__Text excerpt__.

■ ■ ■ ■

Explore the communal act of short story writing in this six-week course with award-winning author Emma Hislop (Kāi Tahu), learning how to deepen your connection to craft and each other and find new ways to approach short fiction writing.

Thursdays 7.30pm – 9.30pm (NZDT)
24 October – 5 December 2024 

$620 / $527 alumni


This is a past course.

For both emerging and experienced short story writers, this course is based in the idea that writing is best done within community. You will use your relationships with each other and with the works of accomplished writers to energise your writing and disrupt the stock-standard writing process. You will learn and share skills and techniques to elevate and complicate your story, with the aim to complete a draft of a short story within the course before entering into a process of revision.

In this relational and conversational learning environment, all participants – including tutor Emma Hislop – will engage in dialogue with each other to learn how to identify and fix problems in their writing. You will learn from each other’s stories, noting the use of language, diction, plot, characters, style and structure. Workshops and writing exercises will be designed for you to bring out your own voice and free yourself from the binds of tyrannical power structures.

■ ■ ■ ■

__Recorded data__.

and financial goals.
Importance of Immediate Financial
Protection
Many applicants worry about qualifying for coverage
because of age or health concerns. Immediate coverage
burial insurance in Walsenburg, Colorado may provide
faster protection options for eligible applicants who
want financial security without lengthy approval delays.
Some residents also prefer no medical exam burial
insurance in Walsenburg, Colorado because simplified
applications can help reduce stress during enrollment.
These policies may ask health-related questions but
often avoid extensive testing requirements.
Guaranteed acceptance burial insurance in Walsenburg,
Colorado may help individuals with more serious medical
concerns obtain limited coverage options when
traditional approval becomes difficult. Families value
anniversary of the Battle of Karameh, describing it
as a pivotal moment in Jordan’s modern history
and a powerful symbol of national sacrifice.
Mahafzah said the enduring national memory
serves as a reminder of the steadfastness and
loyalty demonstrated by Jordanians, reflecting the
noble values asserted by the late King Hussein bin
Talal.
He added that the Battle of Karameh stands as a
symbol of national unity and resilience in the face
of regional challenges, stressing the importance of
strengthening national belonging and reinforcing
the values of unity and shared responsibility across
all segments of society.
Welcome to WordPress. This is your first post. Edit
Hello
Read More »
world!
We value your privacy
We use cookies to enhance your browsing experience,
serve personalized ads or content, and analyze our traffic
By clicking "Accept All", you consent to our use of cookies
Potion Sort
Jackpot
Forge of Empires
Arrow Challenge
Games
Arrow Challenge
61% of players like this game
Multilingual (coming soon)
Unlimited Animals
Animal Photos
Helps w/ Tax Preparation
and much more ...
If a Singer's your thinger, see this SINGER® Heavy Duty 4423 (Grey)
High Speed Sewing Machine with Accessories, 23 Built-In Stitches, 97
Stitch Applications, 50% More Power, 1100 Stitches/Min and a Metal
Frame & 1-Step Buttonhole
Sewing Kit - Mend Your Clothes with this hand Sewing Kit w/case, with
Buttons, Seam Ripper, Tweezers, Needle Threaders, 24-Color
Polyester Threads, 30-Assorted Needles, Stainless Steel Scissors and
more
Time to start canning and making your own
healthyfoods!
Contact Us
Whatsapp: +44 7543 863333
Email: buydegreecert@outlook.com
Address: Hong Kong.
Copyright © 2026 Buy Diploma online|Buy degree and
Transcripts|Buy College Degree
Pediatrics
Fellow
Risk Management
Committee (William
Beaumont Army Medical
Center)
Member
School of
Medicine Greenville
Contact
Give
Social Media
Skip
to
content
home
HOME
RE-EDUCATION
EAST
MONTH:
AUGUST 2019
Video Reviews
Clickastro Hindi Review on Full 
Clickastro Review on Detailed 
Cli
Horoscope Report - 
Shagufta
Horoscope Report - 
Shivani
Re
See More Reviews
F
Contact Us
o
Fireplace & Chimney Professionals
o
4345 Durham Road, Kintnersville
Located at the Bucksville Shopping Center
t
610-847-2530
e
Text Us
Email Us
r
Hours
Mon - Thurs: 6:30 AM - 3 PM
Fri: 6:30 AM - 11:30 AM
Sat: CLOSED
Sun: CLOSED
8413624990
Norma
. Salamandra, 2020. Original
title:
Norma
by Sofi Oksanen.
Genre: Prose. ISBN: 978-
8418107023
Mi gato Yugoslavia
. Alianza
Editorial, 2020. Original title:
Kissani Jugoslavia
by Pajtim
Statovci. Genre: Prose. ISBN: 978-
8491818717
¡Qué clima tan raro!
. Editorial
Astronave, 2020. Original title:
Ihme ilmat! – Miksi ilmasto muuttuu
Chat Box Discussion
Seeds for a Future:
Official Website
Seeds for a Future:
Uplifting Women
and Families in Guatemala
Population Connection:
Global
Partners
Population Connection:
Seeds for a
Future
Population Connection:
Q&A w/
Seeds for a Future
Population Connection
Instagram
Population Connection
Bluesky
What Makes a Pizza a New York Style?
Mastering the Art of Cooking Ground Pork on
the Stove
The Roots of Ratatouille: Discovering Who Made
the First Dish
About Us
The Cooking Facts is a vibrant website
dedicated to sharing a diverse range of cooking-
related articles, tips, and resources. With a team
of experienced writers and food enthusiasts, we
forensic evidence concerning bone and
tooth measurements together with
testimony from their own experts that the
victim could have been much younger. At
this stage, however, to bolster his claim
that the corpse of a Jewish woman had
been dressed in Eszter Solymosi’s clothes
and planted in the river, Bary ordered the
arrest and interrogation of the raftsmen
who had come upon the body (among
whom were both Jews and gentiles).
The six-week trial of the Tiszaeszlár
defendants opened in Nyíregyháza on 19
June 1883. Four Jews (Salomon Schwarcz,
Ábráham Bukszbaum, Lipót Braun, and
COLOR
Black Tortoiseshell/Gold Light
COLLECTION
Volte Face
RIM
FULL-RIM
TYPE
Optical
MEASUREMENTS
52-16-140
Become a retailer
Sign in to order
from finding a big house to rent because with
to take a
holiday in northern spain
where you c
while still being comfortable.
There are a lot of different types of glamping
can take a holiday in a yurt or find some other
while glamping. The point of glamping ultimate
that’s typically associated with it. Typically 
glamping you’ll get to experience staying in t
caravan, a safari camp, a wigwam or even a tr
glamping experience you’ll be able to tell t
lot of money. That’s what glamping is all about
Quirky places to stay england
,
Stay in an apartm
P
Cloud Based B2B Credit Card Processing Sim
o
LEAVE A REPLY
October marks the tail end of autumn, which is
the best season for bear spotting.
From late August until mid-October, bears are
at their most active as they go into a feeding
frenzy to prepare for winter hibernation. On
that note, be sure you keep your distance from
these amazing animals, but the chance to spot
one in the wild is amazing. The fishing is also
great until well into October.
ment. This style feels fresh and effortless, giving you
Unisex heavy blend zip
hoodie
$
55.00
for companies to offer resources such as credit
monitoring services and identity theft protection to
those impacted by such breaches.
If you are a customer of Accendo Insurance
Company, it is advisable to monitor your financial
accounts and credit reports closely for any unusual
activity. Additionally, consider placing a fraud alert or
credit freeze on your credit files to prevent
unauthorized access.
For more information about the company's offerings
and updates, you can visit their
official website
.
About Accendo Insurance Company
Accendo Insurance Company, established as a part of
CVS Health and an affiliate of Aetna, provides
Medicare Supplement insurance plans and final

■ ■ ■ ■

__Problems to work on__.
**1)** Retype the stretch of the entries from their first line through the line containing "want financial security", word for word.
**2)** Continue the short story course description from its last sentence.
The course description and the entries have nothing to do with each other.

__Written responses__.
**1)**
and financial goals.
Importance of Immediate Financial
Protection
Many applicants worry about qualifying for coverage
because of age or health concerns. Immediate coverage
burial insurance in Walsenburg, Colorado may provide
faster protection options for eligible applicants who
want financial security without lengthy approval delays.

**2)**
This course is designed for literary short fiction writers who want to learn how to write from a place of connection to themselves and to others and to learn in a collaborative, reciprocal environment. This is not about writing the ‘perfect’ story, but learning new ways to generate ideas and write inventive and moving stories that challenge the status quo.

Short Stories: Disrupting the Process also includes a copy-edit on a short story of up to 3000 words by our Editor-in-Residence following the conclusion of the course. This is the perfect opportunity to polish a story to the highest level before submitting for publication at a literary journal or short story competition.

Your course includes:

  • 6 weeks of 2-hour evening tutorials
  • A complimentary copy of a recent A&U publication
  • A copy-edit on a short story of up to 3000 words
  • On completion of the course, alumni discounts on future Faber Writing Academy courses and books from the Allen & Unwin Website

Please note this course will be delivered online and all times refer to New Zealand Daylights Savings. Students from both Aotearoa (New Zealand) and Australia are welcome to register.


Writers you'll be working with:

Emma Hislop

Emma Hislop (Kāi Tahu) is a writer from New Zealand. Her first book of short fiction, Ruin and Other Stories, was published in March 2023 with Te Herenga Waka University Press. She has an MA with Distinction from the International Institute of Modern Letters. In 2023 she was awarded the Michael King International Residency at Varuna…

Course outline

Session 1: Thursday 24 October

Establishing relationships + introduction to short stories + generating ideas + exploring plot.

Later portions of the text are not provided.